Typically used to rebuild a journal or compensate for missing objects in a journal (eg. due to a downtime of this later).
The configuration file requires the following entries:
brokers: a list of kafka endpoints (the journal) in which entries will be added.
storage_dbconn: URL to connect to the storage DB.
prefix: the prefix of the topics (topics will be <prefix>.<object_type>).
client_id: the kafka client ID.
swh storage backfill [OPTIONS] OBJECT_TYPE
- --start-object <start_object>#
- --end-object <end_object>#
Create object_reference partitions from START_DATE to END_DATE
swh storage create-object-reference-partitions [OPTIONS] START END
Fill a Storage by reading a Journal.
This is typically used for a mirror configuration, reading the Software Heritage kafka journal to retrieve objects of the Software Heritage main storage to feed a replication storage. There can be several ‘replayers’ filling a Storage as long as they use the same group-id.
The expected configuration file should have 2 sections:
storage: the configuration of the storage in which to add objects received from the kafka journal,
journal_client: the configuration of access to the kafka journal. See the documentation of swh.journal for more details on the possible configuration entries in this section.

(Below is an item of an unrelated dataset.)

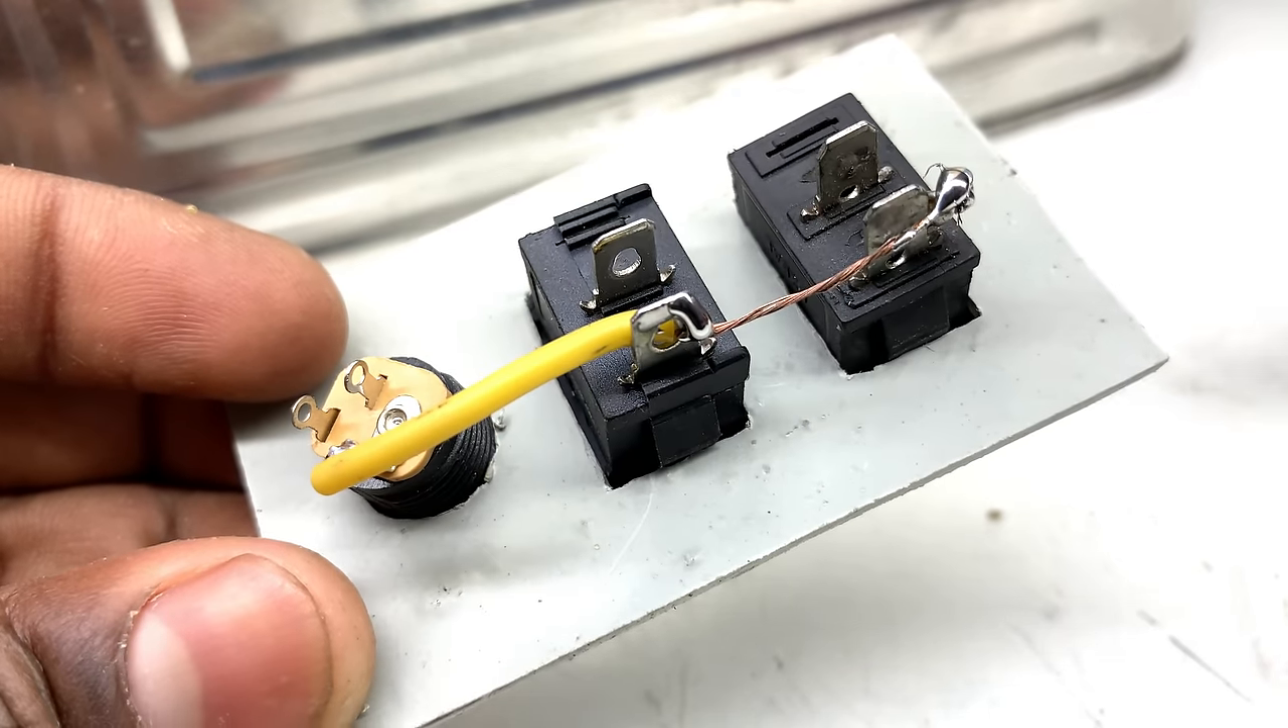मैंने DC socket के plus को दोनों switch के एक एक पीन से connect कर दिया है।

In addition to these 2 mandatory config sections, a third ‘replayer’ may be specified with a ‘error_reporter’ config entry allowing to specify redis connection parameters that will be used to report non-recoverable mirroring, eg.:
storage: [...] journal_client: [...] replayer: error_reporter: host: redis.local port: 6379 db: 1
swh storage replay [OPTIONS]
- -n, --stop-after-objects <stop_after_objects>#
Stop after processing this many objects. Default is to run forever.

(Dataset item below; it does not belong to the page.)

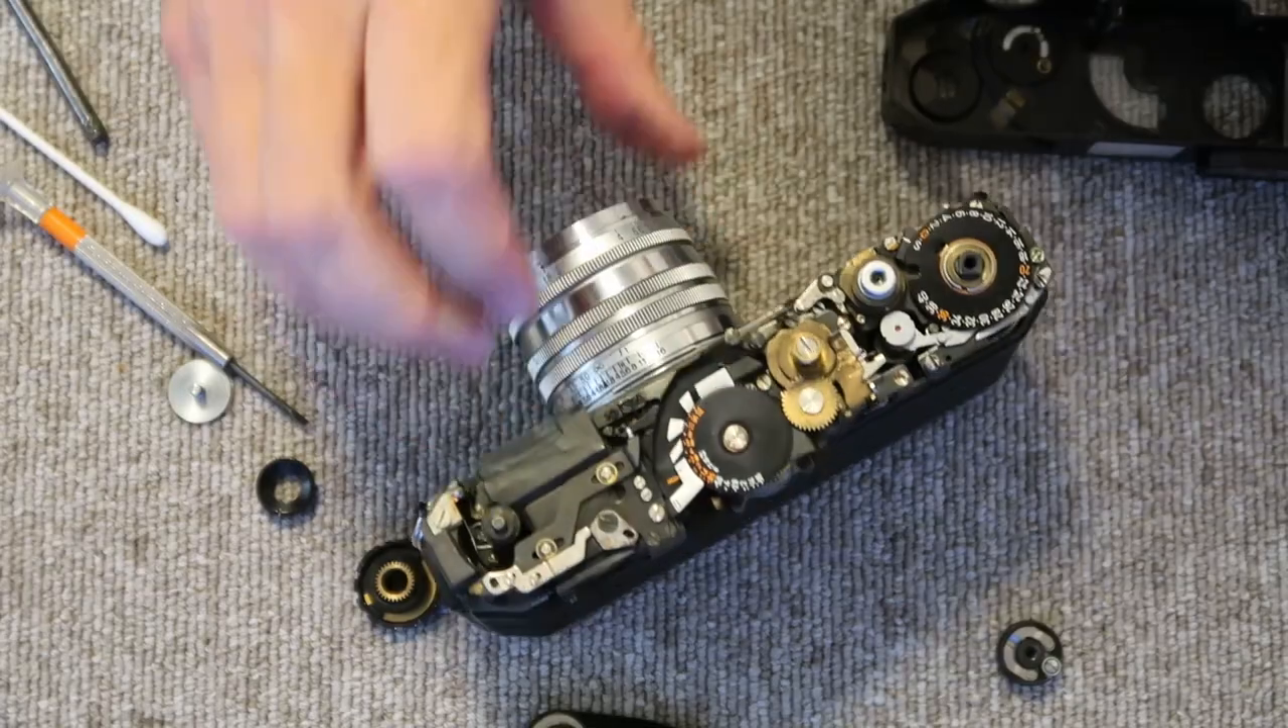Okay so we have the top cover off and i'll describe the different things we have under here.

- -t, --type <object_types>#
Object types to replay
origin | origin_visit | origin_visit_status | snapshot | revision | release | directory | content | skipped_content | metadata_authority | metadata_fetcher | raw_extrinsic_metadata | extid
- -X, --known-mismatched-hashes <invalid_hashes_file>#
File of SWHIDs of objects that are known to have invalid hashes but still need to be replayed.
Software Heritage Storage RPC server.
Do NOT use this in a production environment.
swh storage rpc-serve [OPTIONS]
- --host <IP>#
Host ip address to bind the server on
- --port <PORT>#
Binding port of the server
- --debug, --no-debug#
Indicates if the server should run in debug mode